# 5 Volume

Volume is the measure of the amount of space inside of a solid (3D) object. The volume of a cube or cuboid is measured by multiplying length by width by height. It is always measured in cubic units, such as mm^{3}, cm^{3}, m^{3}, etc.

## Example: Volume of a cuboid

What is the volume of a box with a length of 8 cm, a width of 4 cm and a height of 2 cm?

### Method

The volume is:

8 cm × 4 cm × 2 cm

You can also write this as:

32 cm (8 cm × 4 cm) × 2 cm = 64 cm^{3}

Watch the following clip for some more examples:

Now try the following activity.

## Activity 11: Calculating volume

- Calculate the volumes of the following:

**Hint:** As with perimeter and area, you may need to convert to make the units the same.

Length | Width | Height | Volume |
---|---|---|---|

6 m | 2 m | 3 m | |

10 mm | 10 mm | 10 mm | |

36 mm | 2 cm | 4 cm | |

9 m | 2 m | 180 cm |

- A children’s sandpit is 1 m wide and 1.5 m long. What volume of sand would be needed to fill the sandpit to a depth of 10 cm? (Note that depth is the same as height but measured in a downward direction.)
- David has built a log store that measures 2 m × 1 m × 1 m. He wants to order some logs ready for the winter. The local supplier only delivers logs in 1.5 m
^{3}loads. Will David’s store be big enough to hold one load?

### Answer

- The answer is as follows:

Length | Width | Height | Volume |
---|---|---|---|

6 m | 2 m | 3 m | 36 m^{3} |

10 mm | 10 mm | 10 mm | 1 000 mm^{3} |

36 mm (convert to 3.6 cm) | 2 cm | 4 cm | 28.8 cm^{3} |

9 m | 2 m | 180 cm (convert to 1.8 m) | 32.4 m^{3} |

- First you need to convert 10 cm to metres – it’s 0.1 m.

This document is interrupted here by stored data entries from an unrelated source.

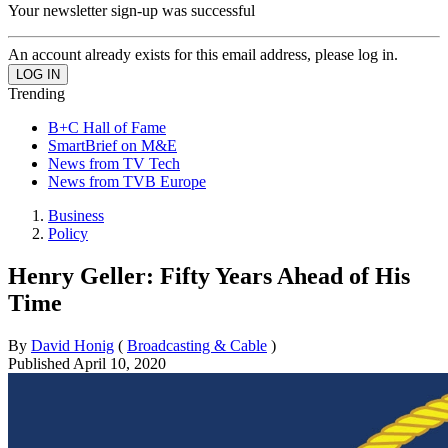
Your newsletter sign-up was successful
An account already exists for this email address, please log in.
Trending
B+C Hall of Fame
SmartBrief on M&E
News from TV Tech
News from TVB Europe
Business
Policy
Henry Geller: Fifty Years Ahead of His
Time
By
David Honig
(
Broadcasting & Cable
)
Published
April 10, 2020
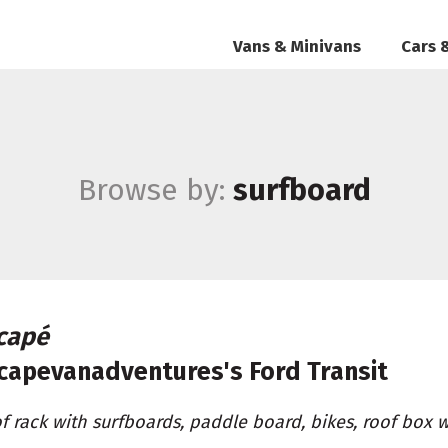
Vans & Minivans
Cars 
Browse by:
surfboard
capé
capevanadventures's
Ford Transit
f rack with surfboards, paddle board, bikes, roof box 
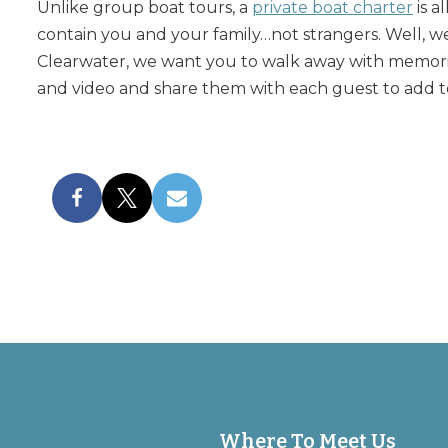
Unlike group boat tours, a
private boat charter
is a
contain you and your family…not strangers. Well, we
Clearwater, we want you to walk away with memorie
and video and share them with each guest to add t
Where To Meet Us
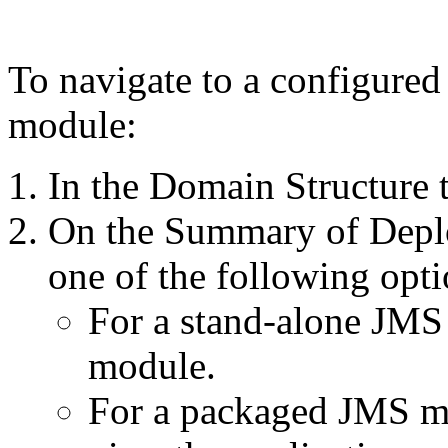
To navigate to a configured
module:
In the
Domain Structure
t
On the
Summary of Depl
one of the following opti
For a stand-alone JMS 
module.
For a packaged JMS mo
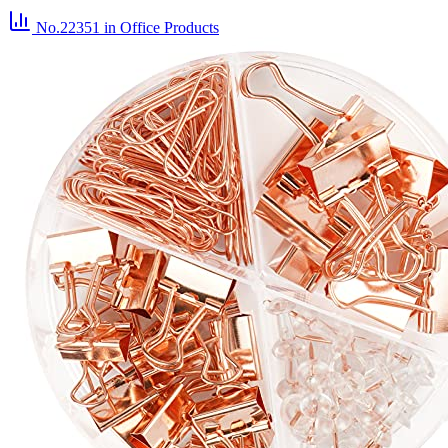
No.22351
in Office Products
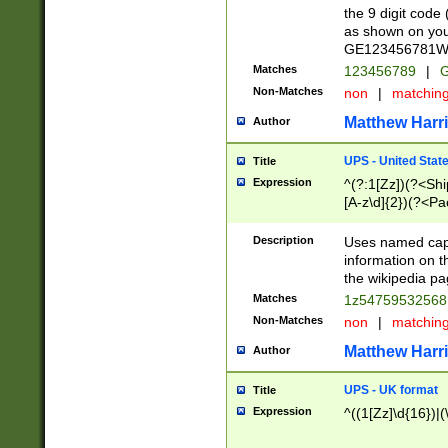
the 9 digit code
as shown on you
GE123456781WW)
Matches
123456789
|
G
Non-Matches
non
|
matchin
Matthew Harr
Author
UPS - United Stat
Title
Expression
^(?:1[Zz])(?<Sh
[A-z\d]{2})(?<P
Description
Uses named capt
information on 
the wikipedia pag
Matches
1z5475953256
Non-Matches
non
|
matchin
Matthew Harr
Author
UPS - UK format
Title
Expression
^((1[Zz]\d{16})|(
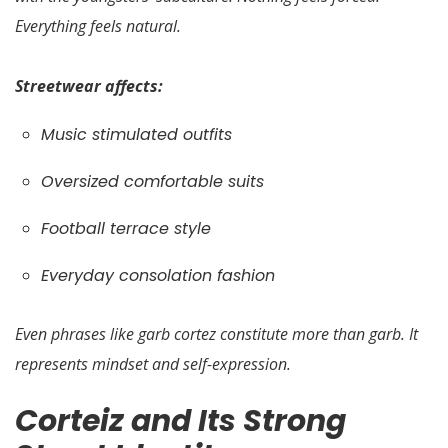
Everything feels natural.
Streetwear affects:
Music stimulated outfits
Oversized comfortable suits
Football terrace style
Everyday consolation fashion
Even phrases like garb cortez constitute more than garb. It
represents mindset and self-expression.
Corteiz and Its Strong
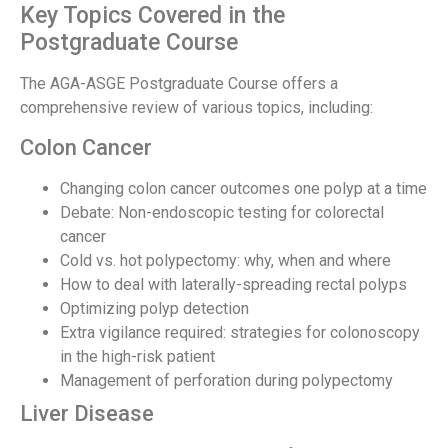
Key Topics Covered in the
Postgraduate Course
The AGA-ASGE Postgraduate Course offers a
comprehensive review of various topics, including:
Colon Cancer
Changing colon cancer outcomes one polyp at a time
Debate: Non-endoscopic testing for colorectal
cancer
Cold vs. hot polypectomy: why, when and where
How to deal with laterally-spreading rectal polyps
Optimizing polyp detection
Extra vigilance required: strategies for colonoscopy
in the high-risk patient
Management of perforation during polypectomy
Liver Disease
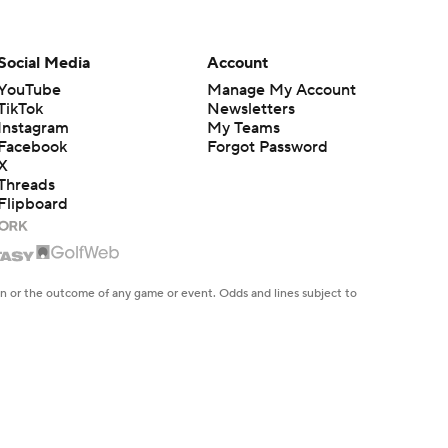
Social Media
Account
YouTube
Manage My Account
TikTok
Newsletters
Instagram
My Teams
Facebook
Forgot Password
X
Threads
Flipboard
en or the outcome of any game or event. Odds and lines subject to
 site.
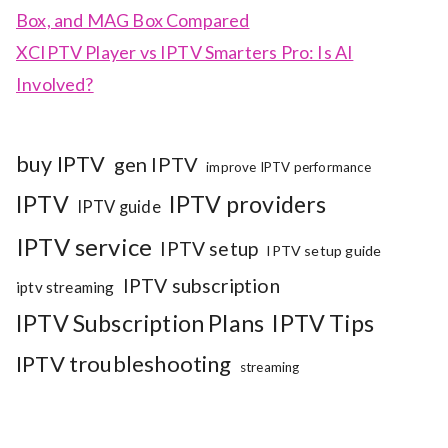
Box, and MAG Box Compared
XCIPTV Player vs IPTV Smarters Pro: Is AI
Involved?
buy IPTV
gen IPTV
improve IPTV performance
IPTV
IPTV providers
IPTV guide
IPTV service
IPTV setup
IPTV setup guide
IPTV subscription
iptv streaming
IPTV Subscription Plans
IPTV Tips
IPTV troubleshooting
streaming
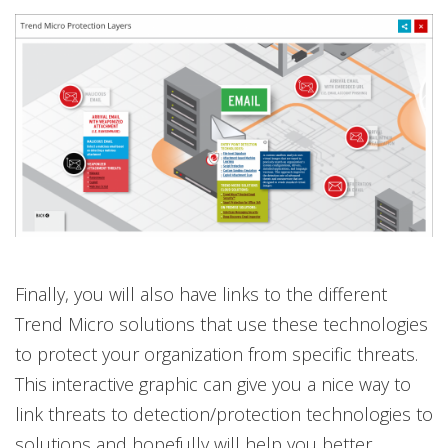
Finally, you will also have links to the different
Trend Micro solutions that use these technologies
to protect your organization from specific threats.
This interactive graphic can give you a nice way to
link threats to detection/protection technologies to
solutions and hopefully will help you better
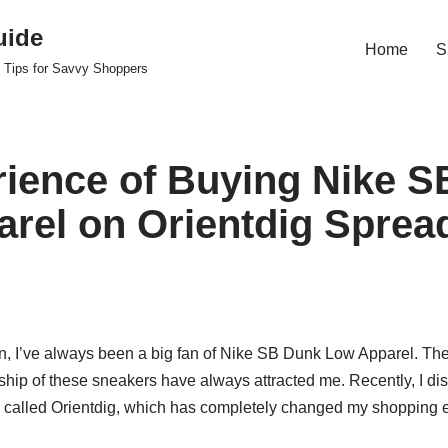
uide
Home
S
 Tips for Savvy Shoppers
ience of Buying Nike 
rel on Orientdig Sprea
n, I’ve always been a big fan of Nike SB Dunk Low Apparel. Th
nship of these sneakers have always attracted me. Recently, I d
 called Orientdig, which has completely changed my shopping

Then you can calculate area:
- 1 m × 1.5 m × 0.1 m = 0.15 m
^{3}

- 1 m × 1.5 m × 0.1 m = 0.15 m
- The volume of David’s store is 2 m × 1 m × 1 m = 2 m
^{3}, so it will be big enough to hold one load of the logs.

## Summary

In this section you have calculated the volume of cubes and cuboids.